Directions for this task -> Turn everything from the line containing "Print R, t and" down to the line containing "-0.000514, 0.741519, 0.316554]]", both lines included, into a numbered list with blank lines left out.

Information provided ->
----------

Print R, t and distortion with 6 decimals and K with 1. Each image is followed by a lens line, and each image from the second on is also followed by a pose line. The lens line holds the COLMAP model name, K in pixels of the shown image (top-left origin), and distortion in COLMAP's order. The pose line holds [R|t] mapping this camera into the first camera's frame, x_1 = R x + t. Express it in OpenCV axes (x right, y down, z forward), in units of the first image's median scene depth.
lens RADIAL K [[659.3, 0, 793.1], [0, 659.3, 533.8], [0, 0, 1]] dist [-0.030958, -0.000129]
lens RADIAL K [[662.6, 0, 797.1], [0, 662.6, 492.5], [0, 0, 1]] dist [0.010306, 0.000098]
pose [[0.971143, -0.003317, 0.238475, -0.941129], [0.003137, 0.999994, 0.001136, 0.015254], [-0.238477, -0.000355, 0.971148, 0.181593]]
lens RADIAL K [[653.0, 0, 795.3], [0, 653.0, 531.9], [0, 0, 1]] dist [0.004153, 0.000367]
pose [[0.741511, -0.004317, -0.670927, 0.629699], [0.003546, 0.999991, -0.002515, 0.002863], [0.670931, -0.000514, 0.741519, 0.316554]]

----------

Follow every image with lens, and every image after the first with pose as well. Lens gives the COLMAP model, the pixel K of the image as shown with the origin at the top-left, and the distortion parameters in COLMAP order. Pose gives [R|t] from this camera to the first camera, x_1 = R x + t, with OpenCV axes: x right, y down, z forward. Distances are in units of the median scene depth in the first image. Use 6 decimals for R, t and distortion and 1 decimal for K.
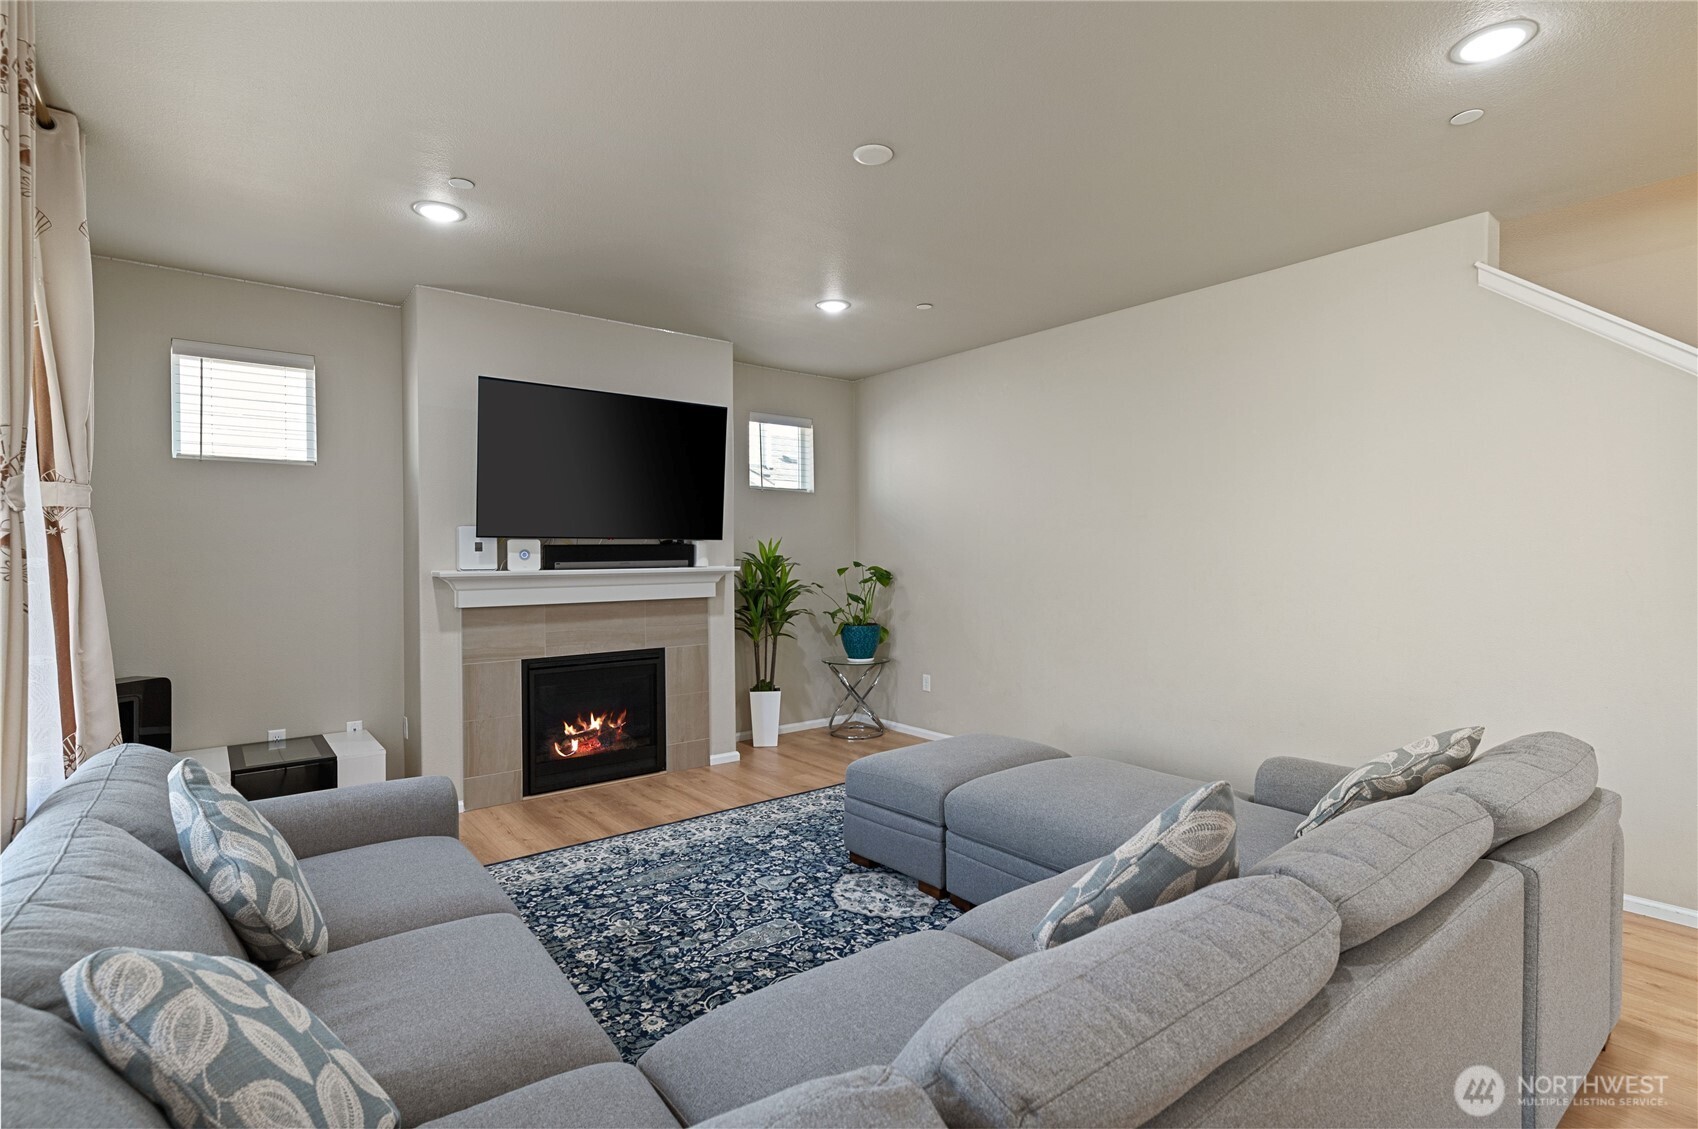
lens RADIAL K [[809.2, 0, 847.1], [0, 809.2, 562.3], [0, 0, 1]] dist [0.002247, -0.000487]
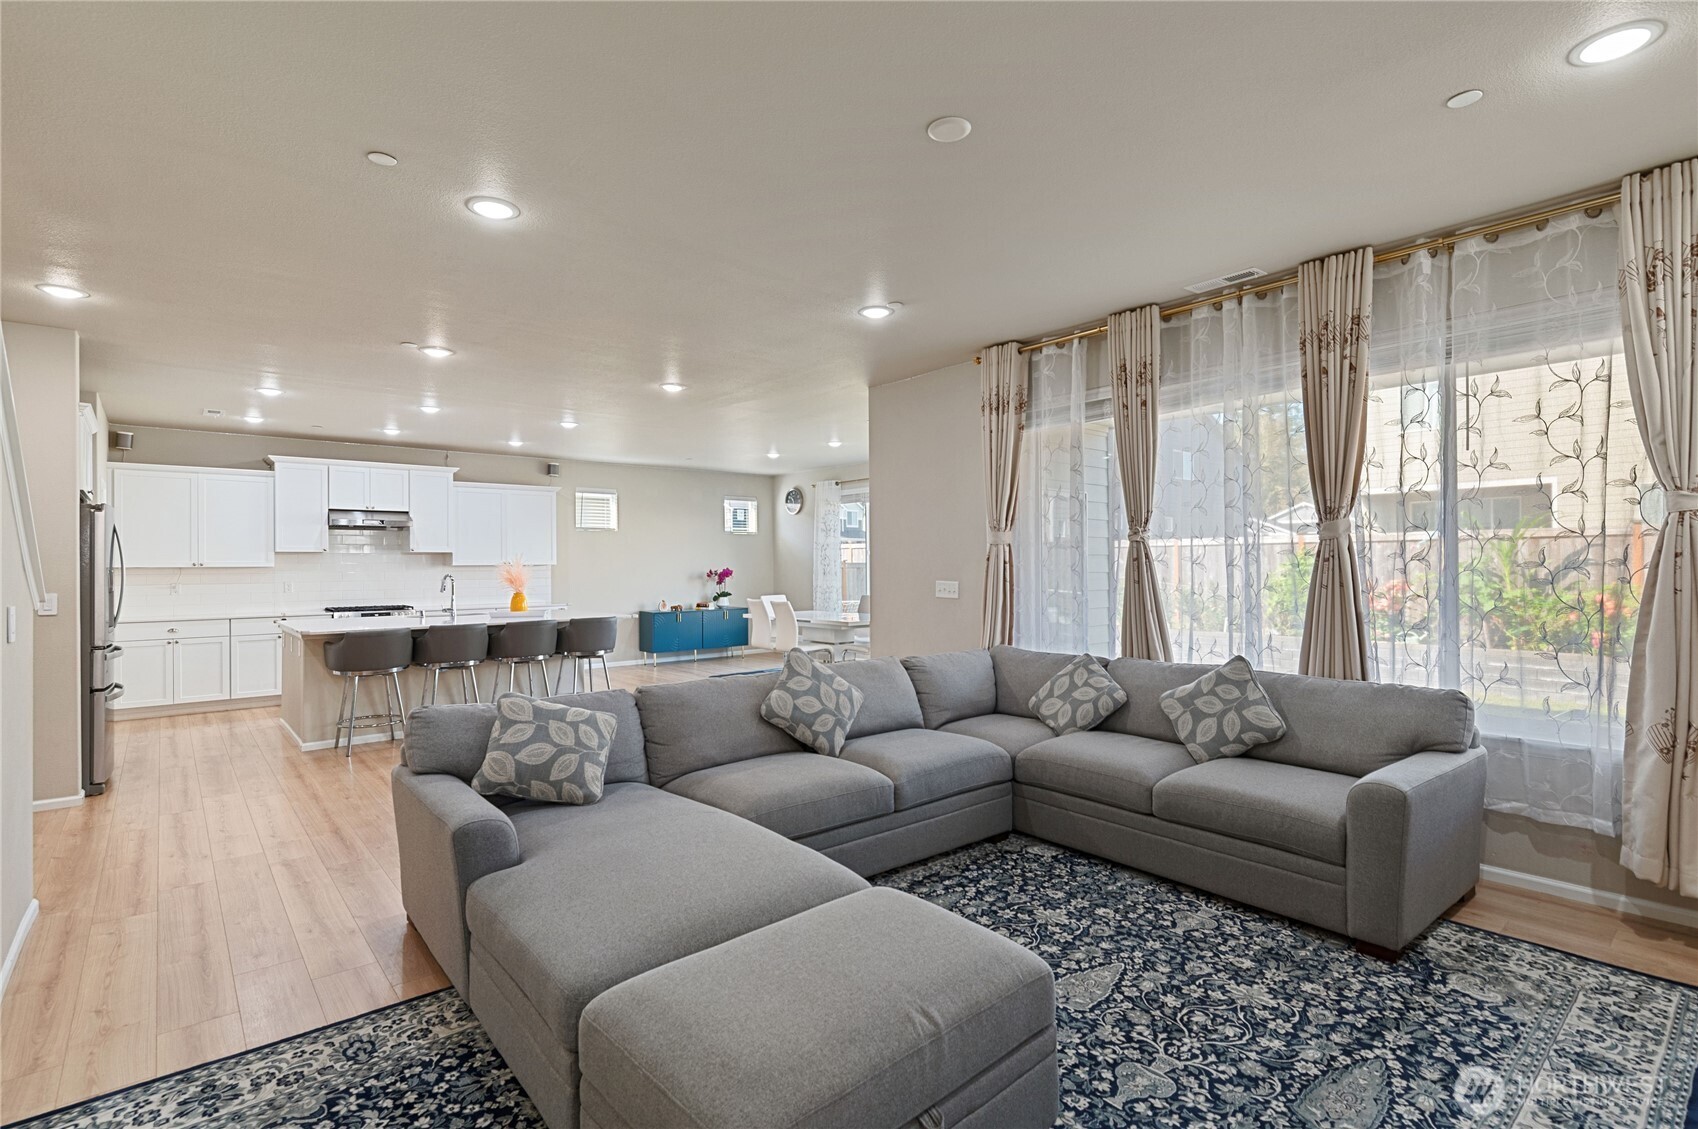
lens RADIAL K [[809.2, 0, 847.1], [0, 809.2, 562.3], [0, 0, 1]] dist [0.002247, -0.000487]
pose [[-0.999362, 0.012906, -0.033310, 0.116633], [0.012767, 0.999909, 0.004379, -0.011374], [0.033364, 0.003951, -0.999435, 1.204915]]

----------

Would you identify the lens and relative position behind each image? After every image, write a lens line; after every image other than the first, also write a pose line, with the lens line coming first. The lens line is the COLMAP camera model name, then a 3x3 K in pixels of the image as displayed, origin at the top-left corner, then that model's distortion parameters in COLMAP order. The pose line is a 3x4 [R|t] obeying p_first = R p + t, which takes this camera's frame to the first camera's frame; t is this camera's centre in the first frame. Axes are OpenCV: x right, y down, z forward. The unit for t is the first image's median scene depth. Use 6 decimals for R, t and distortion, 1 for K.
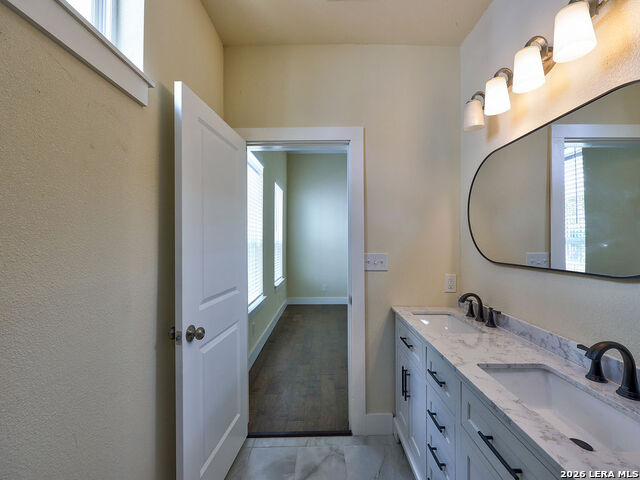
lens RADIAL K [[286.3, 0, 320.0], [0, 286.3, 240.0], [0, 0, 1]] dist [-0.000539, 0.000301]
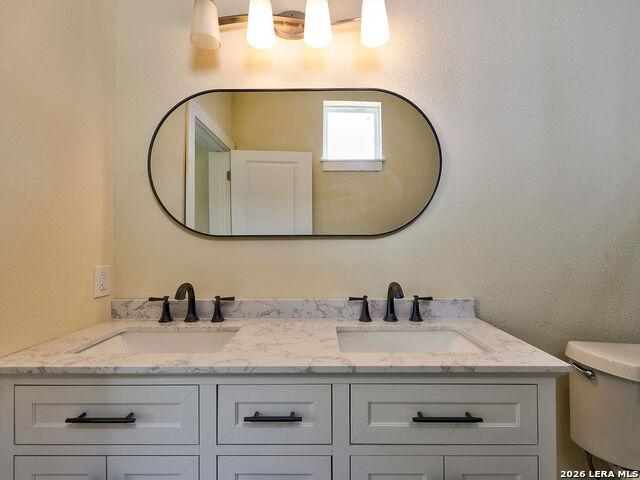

----------

Answer space ->
1. Print R, t and distortion with 6 decimals and K with 1. Each image is followed by a lens line, and each image from the second on is also followed by a pose line. The lens line holds the COLMAP model name, K in pixels of the shown image (top-left origin), and distortion in COLMAP's order. The pose line holds [R|t] mapping this camera into the first camera's frame, x_1 = R x + t. Express it in OpenCV axes (x right, y down, z forward), in units of the first image's median scene depth.
2. lens RADIAL K [[659.3, 0, 793.1], [0, 659.3, 533.8], [0, 0, 1]] dist [-0.030958, -0.000129]
3. lens RADIAL K [[662.6, 0, 797.1], [0, 662.6, 492.5], [0, 0, 1]] dist [0.010306, 0.000098]
4. pose [[0.971143, -0.003317, 0.238475, -0.941129], [0.003137, 0.999994, 0.001136, 0.015254], [-0.238477, -0.000355, 0.971148, 0.181593]]
5. lens RADIAL K [[653.0, 0, 795.3], [0, 653.0, 531.9], [0, 0, 1]] dist [0.004153, 0.000367]
6. pose [[0.741511, -0.004317, -0.670927, 0.629699], [0.003546, 0.999991, -0.002515, 0.002863], [0.670931, -0.000514, 0.741519, 0.316554]]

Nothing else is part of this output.